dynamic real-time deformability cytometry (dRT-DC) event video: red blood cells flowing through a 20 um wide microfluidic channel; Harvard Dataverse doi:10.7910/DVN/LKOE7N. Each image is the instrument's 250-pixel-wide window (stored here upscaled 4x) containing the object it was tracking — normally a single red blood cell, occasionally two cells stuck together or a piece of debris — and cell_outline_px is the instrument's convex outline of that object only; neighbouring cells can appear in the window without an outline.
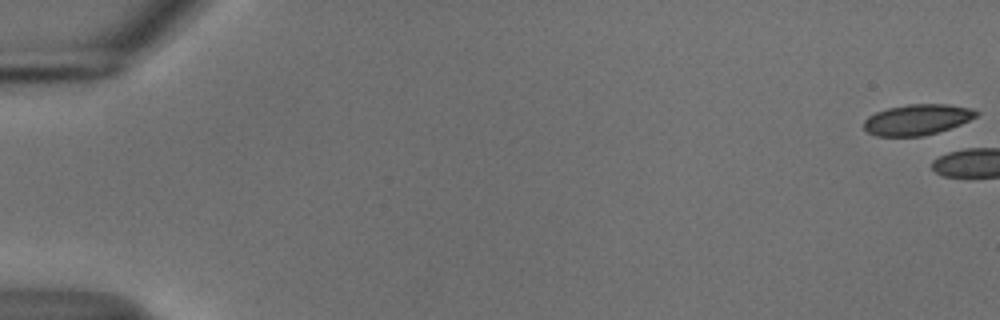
{"species": "common noctule bat (a hibernating species)", "species_latin": "Nyctalus noctula", "temperature_condition": "cold", "stored_images_in_passage": 4, "camera_frame_rate_fps": 3000, "um_per_image_px": 0.085, "animal": {"sex": "male", "body_mass_g": 18.8}, "frame": {"image": 1, "passage_image": 1, "time_ms": 0.0, "image_size_px": [1000, 320], "cell_outline_px": [[980, 112], [976, 116], [960, 124], [924, 136], [876, 136], [868, 132], [864, 128], [864, 120], [868, 116], [876, 112], [888, 108], [908, 104], [948, 104], [968, 108]], "centroid_in_image_um": [77.92, 10.16], "position_along_channel_um": 7.1, "area_um2": 19.88}}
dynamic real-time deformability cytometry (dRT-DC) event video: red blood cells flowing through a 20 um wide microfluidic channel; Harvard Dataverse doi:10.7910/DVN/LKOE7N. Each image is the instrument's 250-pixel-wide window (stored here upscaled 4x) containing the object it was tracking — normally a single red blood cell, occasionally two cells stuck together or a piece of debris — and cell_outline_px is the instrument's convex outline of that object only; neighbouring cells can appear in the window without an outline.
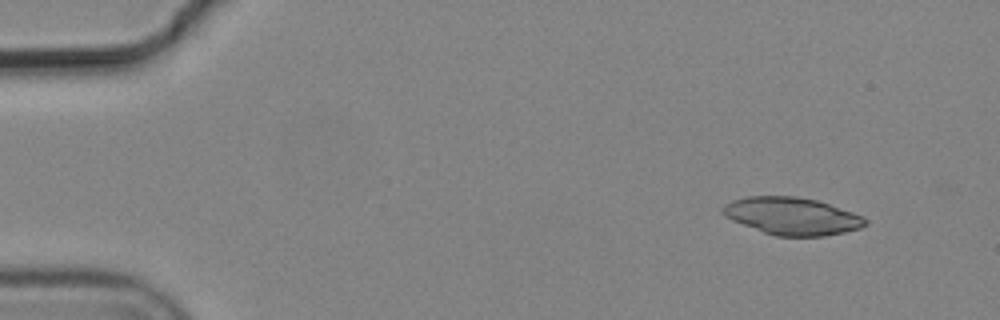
{"species": "common noctule bat (a hibernating species)", "species_latin": "Nyctalus noctula", "temperature_condition": "cold", "stored_images_in_passage": 6, "segment_of_instrument_passage": [1, 2], "camera_frame_rate_fps": 3000, "um_per_image_px": 0.085, "animal": {"sex": "male", "body_mass_g": 19.2, "forearm_length_mm": 51.8}, "frame": {"image": 1, "passage_image": 2, "time_ms": 0.333, "image_size_px": [1000, 320], "cell_outline_px": [[868, 224], [860, 228], [844, 232], [824, 236], [776, 236], [764, 232], [732, 220], [724, 216], [720, 212], [720, 208], [724, 204], [732, 200], [748, 196], [796, 196], [816, 200], [864, 216], [868, 220]], "centroid_in_image_um": [67.3, 18.36], "position_along_channel_um": 17.7, "area_um2": 31.1}}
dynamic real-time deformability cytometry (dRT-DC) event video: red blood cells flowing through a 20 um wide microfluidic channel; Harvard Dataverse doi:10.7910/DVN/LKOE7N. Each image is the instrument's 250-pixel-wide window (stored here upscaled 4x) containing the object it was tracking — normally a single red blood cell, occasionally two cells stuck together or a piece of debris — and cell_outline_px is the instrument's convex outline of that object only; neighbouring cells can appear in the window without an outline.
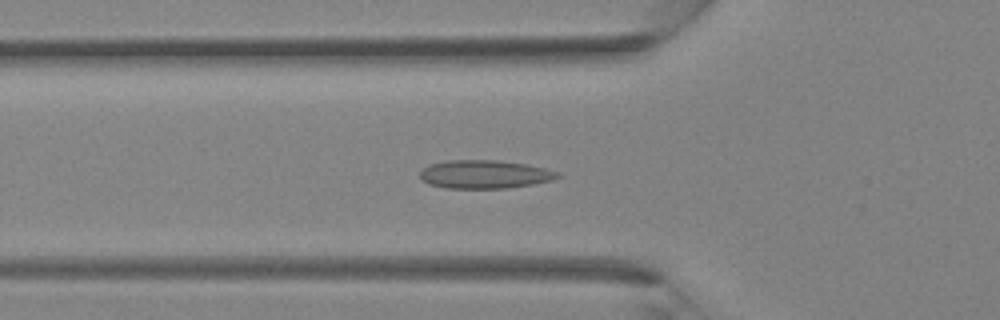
{"species": "Egyptian fruit bat (a non-hibernating species)", "species_latin": "Rousettus aegyptiacus", "temperature_condition": "room temperature", "stored_images_in_passage": 39, "camera_frame_rate_fps": 3000, "um_per_image_px": 0.085, "animal": {"sex": "female"}, "frame": {"image": 1, "passage_image": 13, "time_ms": 4.0, "image_size_px": [1000, 320], "cell_outline_px": [[560, 176], [552, 180], [532, 184], [508, 188], [444, 188], [428, 184], [420, 180], [420, 172], [428, 164], [448, 160], [496, 160], [528, 164], [560, 172]], "centroid_in_image_um": [41.16, 14.81], "position_along_channel_um": 84.6, "area_um2": 22.89}}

══════

== EXERCISE OBJECTIVE ==
Retype the entries word for word. Omit any images.

== THE COMPLETED TASK ==
dynamic real-time deformability cytometry (dRT-DC) event video: red blood cells flowing through a 20 um wide microfluidic channel; Harvard Dataverse doi:10.7910/DVN/LKOE7N. Each image is the instrument's 250-pixel-wide window (stored here upscaled 4x) containing the object it was tracking — normally a single red blood cell, occasionally two cells stuck together or a piece of debris — and cell_outline_px is the instrument's convex outline of that object only; neighbouring cells can appear in the window without an outline.
{"species": "common noctule bat (a hibernating species)", "species_latin": "Nyctalus noctula", "temperature_condition": "cold", "stored_images_in_passage": 4, "camera_frame_rate_fps": 3000, "um_per_image_px": 0.085, "animal": {"sex": "male", "body_mass_g": 18.8}, "frame": {"image": 1, "passage_image": 1, "time_ms": 0.0, "image_size_px": [1000, 320], "cell_outline_px": [[980, 112], [976, 116], [960, 124], [924, 136], [876, 136], [868, 132], [864, 128], [864, 120], [868, 116], [876, 112], [888, 108], [908, 104], [948, 104], [968, 108]], "centroid_in_image_um": [77.92, 10.16], "position_along_channel_um": 7.1, "area_um2": 19.88}}
dynamic real-time deformability cytometry (dRT-DC) event video: red blood cells flowing through a 20 um wide microfluidic channel; Harvard Dataverse doi:10.7910/DVN/LKOE7N. Each image is the instrument's 250-pixel-wide window (stored here upscaled 4x) containing the object it was tracking — normally a single red blood cell, occasionally two cells stuck together or a piece of debris — and cell_outline_px is the instrument's convex outline of that object only; neighbouring cells can appear in the window without an outline.
{"species": "common noctule bat (a hibernating species)", "species_latin": "Nyctalus noctula", "temperature_condition": "cold", "stored_images_in_passage": 6, "segment_of_instrument_passage": [1, 2], "camera_frame_rate_fps": 3000, "um_per_image_px": 0.085, "animal": {"sex": "male", "body_mass_g": 19.2, "forearm_length_mm": 51.8}, "frame": {"image": 1, "passage_image": 2, "time_ms": 0.333, "image_size_px": [1000, 320], "cell_outline_px": [[868, 224], [860, 228], [844, 232], [824, 236], [776, 236], [764, 232], [732, 220], [724, 216], [720, 212], [720, 208], [724, 204], [732, 200], [748, 196], [796, 196], [816, 200], [864, 216], [868, 220]], "centroid_in_image_um": [67.3, 18.36], "position_along_channel_um": 17.7, "area_um2": 31.1}}
dynamic real-time deformability cytometry (dRT-DC) event video: red blood cells flowing through a 20 um wide microfluidic channel; Harvard Dataverse doi:10.7910/DVN/LKOE7N. Each image is the instrument's 250-pixel-wide window (stored here upscaled 4x) containing the object it was tracking — normally a single red blood cell, occasionally two cells stuck together or a piece of debris — and cell_outline_px is the instrument's convex outline of that object only; neighbouring cells can appear in the window without an outline.
{"species": "Egyptian fruit bat (a non-hibernating species)", "species_latin": "Rousettus aegyptiacus", "temperature_condition": "room temperature", "stored_images_in_passage": 39, "camera_frame_rate_fps": 3000, "um_per_image_px": 0.085, "animal": {"sex": "female"}, "frame": {"image": 1, "passage_image": 13, "time_ms": 4.0, "image_size_px": [1000, 320], "cell_outline_px": [[560, 176], [552, 180], [532, 184], [508, 188], [444, 188], [428, 184], [420, 180], [420, 172], [428, 164], [448, 160], [496, 160], [528, 164], [560, 172]], "centroid_in_image_um": [41.16, 14.81], "position_along_channel_um": 84.6, "area_um2": 22.89}}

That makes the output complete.